In questo tempo che stiamo vivendo, dove le certezze di
prima non ci sono più. Non è chiaro cosa è giusto. Metà dei parroci della mia
zona sono molto critici con Mons. Galantino e Papa Francesco. È tempo di esodo.
E nell’esodo vengono fuori i fondi. Delle organizzazioni e delle persone. E nei
fondi c’è dentro tutto. Non separato. Mischiato. C’è il timore dell’altro, ma anche la
passione della scoperta. C’è dentro tutto, tutto quello che si è depositato nel tempo, e non è stato rimosso, riemerge. Gli esodi sono tempi
di contraddizioni forti. Di risentimenti. Certo, puoi costruire il tuo consenso a partire da quel
risentimento. Fai sopire tutto il resto. E ci resti a galla un po', sopra. Ma questo non basta a cambiare la vita di un territorio e di una comunità. Anche nel risentimento, le persone vivono comunque anche altro e si sentono spaccate dentro. E stanno male. C’è
bisogno di composizione. La composizione è nelle persone, nelle biografie. C’è
bisogno di chi coltivi le soglie. Bisogno di ricomporre un respiro unitario. Non solo di fare. Di trovare
la realtà spirituale dei fatti. La vita quotidiana ti obbliga ad essere quello
che puoi essere. Ma puoi anche essere un uomo che va a cercare l’operare di Dio. Ma
hai bisogno di affidarti un poco. Di affidarti al poco. Da soli è difficile. Insieme sarebbe già più facile. Insieme ci si veglia
reciprocamente. Gli aclisti come diffusori di veglia reciproca, nella comunità. Non teoria, con grande senso della realtà. Tra donne e uomini non esemplari.
Quando fai una scelta
politica tu punti sempre su un’idea dell’altro. O punti sulla passività, l'altro dipendente da te, leva sulla sua necessità per costruirci un gioco per te. O punti sulla libertà di spirito, sulla autonomia di
mente e sulla fiducia nel legame. In politica non puoi puntare in mezzo a queste due. Un po' e un po'. La politica evoca
sempre una attitudine umana, un progetto di uomo. La politica è sempre, comunque, formatrice. Quindi assume una responsabilità di formazione.
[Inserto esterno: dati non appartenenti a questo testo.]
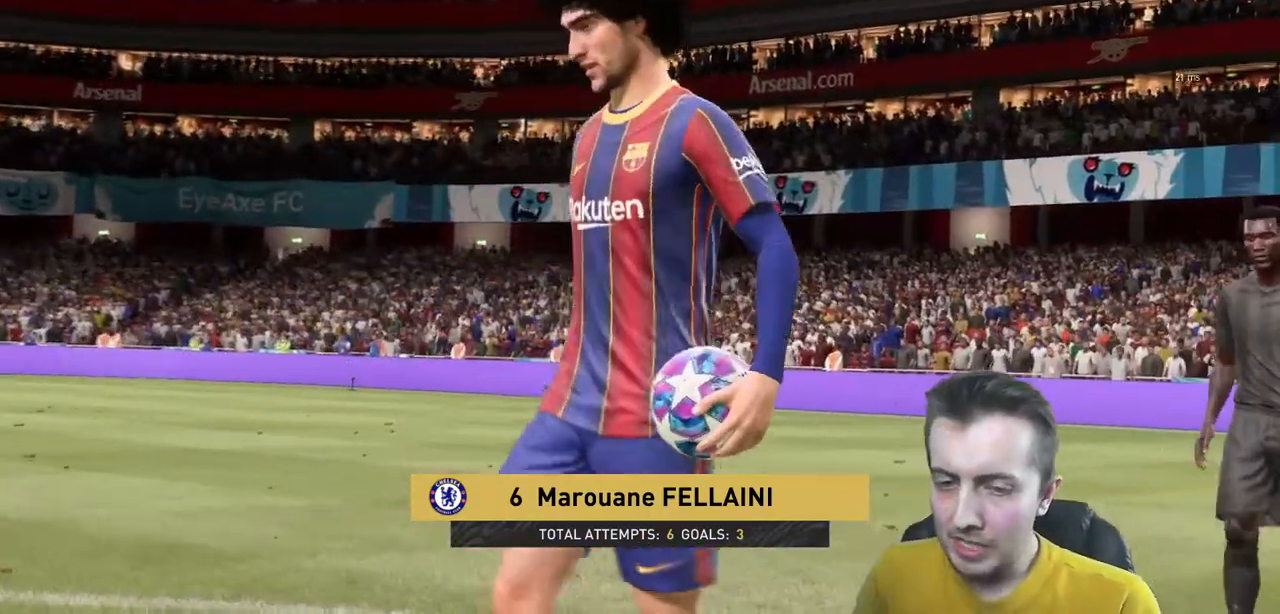
{"buttons": ["R2"], "left_stick": "left", "right_stick": "center", "events": []}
Un progetto di uomo, ha ragione Labor, è implicito nel modo in cui
tu articoli la tua presenza, in cui rappresenti
un luogo in cui è possibile convergere, dare forma desiderabile, sperare
insieme. In qualche modo tu stesso ti
disegni anche un contesto concreto che poi veglia su di te. O che ti distrae.
Perché sai che non sei e non sarai del tutto all’altezza. Per cui hai bisogno
di progettarti il contesto. E di sostenerlo organizzativamente, il tuo contesto,
perché ti sostenga. Sei richiamato ad una coerenza dal fatto che ti sei creato
un contesto che ti aiuta ad essere al servizio di altri, fragili e deboli. Altri
che senza quello farebbero fatica a dar forma alla loro esigenza. Questo è
proprio delle fasi nascenti e delle fasi di esodo.
È una sfida particolare, quella del presente, perché non ci possiamo confrontare su grandi narrazioni di futuro, in base a
cui distinguerci. Oggi non c’è nessuna ipotesi socialista. Allora c’erano
sostegni possibili. Oggi no. Oggi subito l’ipotesi di mondo deve essere praticata e praticabile, e deve essere creduta praticandola, per renderla sperabile ai più. Come la parte finale della Laudato si,
spiritualità e assunzione di stili di vita coerenti con visione di responsabilità.
L’avete letta la Laudato si? No? Vi do un compito. Prima dell’inizio dei corsi. Leggetela. Fidatevi. Mio figlio, categoria agnostici pensosi, se l’è letta. La metà dei catechisti della
mia parrocchia no. Lui si. Ha detto che l’ha trovato uno dei documenti più
all’altezza dei tempi. E' interessante quel che dice. Lega queste dimensioni. Fidatevi. Ma anche se non vi fidate, leggetevela. E' un compito.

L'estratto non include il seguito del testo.